Problem:
Restate the entries word for word, omitting nothing.

Supplied data:
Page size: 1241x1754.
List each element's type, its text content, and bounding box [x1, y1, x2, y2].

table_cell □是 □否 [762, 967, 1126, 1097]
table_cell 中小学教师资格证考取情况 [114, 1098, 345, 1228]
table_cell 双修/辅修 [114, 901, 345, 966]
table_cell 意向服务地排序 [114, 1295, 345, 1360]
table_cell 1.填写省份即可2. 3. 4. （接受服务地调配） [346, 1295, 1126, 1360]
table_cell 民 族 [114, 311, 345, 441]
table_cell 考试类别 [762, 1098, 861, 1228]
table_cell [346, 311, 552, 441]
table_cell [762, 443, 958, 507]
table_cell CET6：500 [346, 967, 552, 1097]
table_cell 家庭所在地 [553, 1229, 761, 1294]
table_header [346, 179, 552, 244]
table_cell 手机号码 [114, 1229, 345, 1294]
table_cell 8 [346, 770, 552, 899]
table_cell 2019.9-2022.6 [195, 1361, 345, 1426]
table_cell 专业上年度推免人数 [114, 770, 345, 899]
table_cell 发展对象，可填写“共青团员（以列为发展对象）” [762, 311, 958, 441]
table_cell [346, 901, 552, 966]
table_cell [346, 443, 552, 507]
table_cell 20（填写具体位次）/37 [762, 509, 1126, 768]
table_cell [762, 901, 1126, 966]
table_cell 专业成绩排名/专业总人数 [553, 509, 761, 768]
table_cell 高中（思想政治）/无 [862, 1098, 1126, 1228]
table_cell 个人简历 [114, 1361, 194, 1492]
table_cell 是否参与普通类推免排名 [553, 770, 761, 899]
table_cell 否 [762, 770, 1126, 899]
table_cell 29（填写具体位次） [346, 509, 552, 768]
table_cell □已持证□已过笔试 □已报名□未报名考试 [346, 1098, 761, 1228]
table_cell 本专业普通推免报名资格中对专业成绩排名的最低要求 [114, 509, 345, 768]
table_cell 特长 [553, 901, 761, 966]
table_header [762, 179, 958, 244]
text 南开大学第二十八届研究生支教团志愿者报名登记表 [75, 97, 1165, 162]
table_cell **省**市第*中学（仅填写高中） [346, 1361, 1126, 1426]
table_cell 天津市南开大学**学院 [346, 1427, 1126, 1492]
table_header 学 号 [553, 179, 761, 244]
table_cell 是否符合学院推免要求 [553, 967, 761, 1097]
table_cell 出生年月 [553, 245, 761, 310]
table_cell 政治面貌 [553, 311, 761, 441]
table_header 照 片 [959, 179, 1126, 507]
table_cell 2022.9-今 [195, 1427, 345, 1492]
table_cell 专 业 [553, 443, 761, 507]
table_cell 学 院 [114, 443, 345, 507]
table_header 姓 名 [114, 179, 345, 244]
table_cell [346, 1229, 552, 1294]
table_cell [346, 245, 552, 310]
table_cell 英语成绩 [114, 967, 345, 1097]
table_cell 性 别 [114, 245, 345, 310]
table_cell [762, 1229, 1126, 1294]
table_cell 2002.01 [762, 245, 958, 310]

Exercise solution:
Page size: 1241x1754.
List each element's type, its text content, and bounding box [x1, y1, x2, y2].

table_cell □是 □否 [762, 967, 1126, 1097]
table_cell 中小学教师资格证考取情况 [114, 1098, 345, 1228]
table_cell 双修/辅修 [114, 901, 345, 966]
table_cell 意向服务地排序 [114, 1295, 345, 1360]
table_cell 1.填写省份即可2. 3. 4. （接受服务地调配） [346, 1295, 1126, 1360]
table_cell 民 族 [114, 311, 345, 441]
table_cell 考试类别 [762, 1098, 861, 1228]
table_cell [346, 311, 552, 441]
table_cell [762, 443, 958, 507]
table_cell CET6：500 [346, 967, 552, 1097]
table_cell 家庭所在地 [553, 1229, 761, 1294]
table_header [346, 179, 552, 244]
table_cell 手机号码 [114, 1229, 345, 1294]
table_cell 8 [346, 770, 552, 899]
table_cell 2019.9-2022.6 [195, 1361, 345, 1426]
table_cell 专业上年度推免人数 [114, 770, 345, 899]
table_cell 发展对象，可填写“共青团员（以列为发展对象）” [762, 311, 958, 441]
table_cell [346, 901, 552, 966]
table_cell [346, 443, 552, 507]
table_cell 20（填写具体位次）/37 [762, 509, 1126, 768]
table_cell [762, 901, 1126, 966]
table_cell 专业成绩排名/专业总人数 [553, 509, 761, 768]
table_cell 高中（思想政治）/无 [862, 1098, 1126, 1228]
table_cell 个人简历 [114, 1361, 194, 1492]
table_cell 是否参与普通类推免排名 [553, 770, 761, 899]
table_cell 否 [762, 770, 1126, 899]
table_cell 29（填写具体位次） [346, 509, 552, 768]
table_cell □已持证□已过笔试 □已报名□未报名考试 [346, 1098, 761, 1228]
table_cell 本专业普通推免报名资格中对专业成绩排名的最低要求 [114, 509, 345, 768]
table_cell 特长 [553, 901, 761, 966]
table_header [762, 179, 958, 244]
text 南开大学第二十八届研究生支教团志愿者报名登记表 [75, 97, 1165, 162]
table_cell **省**市第*中学（仅填写高中） [346, 1361, 1126, 1426]
table_cell 天津市南开大学**学院 [346, 1427, 1126, 1492]
table_header 学 号 [553, 179, 761, 244]
table_cell 是否符合学院推免要求 [553, 967, 761, 1097]
table_cell 出生年月 [553, 245, 761, 310]
table_cell 政治面貌 [553, 311, 761, 441]
table_header 照 片 [959, 179, 1126, 507]
table_cell 2022.9-今 [195, 1427, 345, 1492]
table_cell 专 业 [553, 443, 761, 507]
table_cell 学 院 [114, 443, 345, 507]
table_header 姓 名 [114, 179, 345, 244]
table_cell [346, 1229, 552, 1294]
table_cell [346, 245, 552, 310]
table_cell 英语成绩 [114, 967, 345, 1097]
table_cell 性 别 [114, 245, 345, 310]
table_cell [762, 1229, 1126, 1294]
table_cell 2002.01 [762, 245, 958, 310]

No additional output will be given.